PROBLEM:
Without altering a single word, repeat the records that follow.

(MATERIAL SHOWN Opens)

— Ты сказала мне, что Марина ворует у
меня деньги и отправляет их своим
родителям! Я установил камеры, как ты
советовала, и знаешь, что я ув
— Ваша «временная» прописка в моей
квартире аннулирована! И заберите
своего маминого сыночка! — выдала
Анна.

(MATERIAL SHOWN Closes)

OUTPUT FOR THIS TASK:
— Ты сказала мне, что Марина ворует у
меня деньги и отправляет их своим
родителям! Я установил камеры, как ты
советовала, и знаешь, что я ув
— Ваша «временная» прописка в моей
квартире аннулирована! И заберите
своего маминого сыночка! — выдала
Анна.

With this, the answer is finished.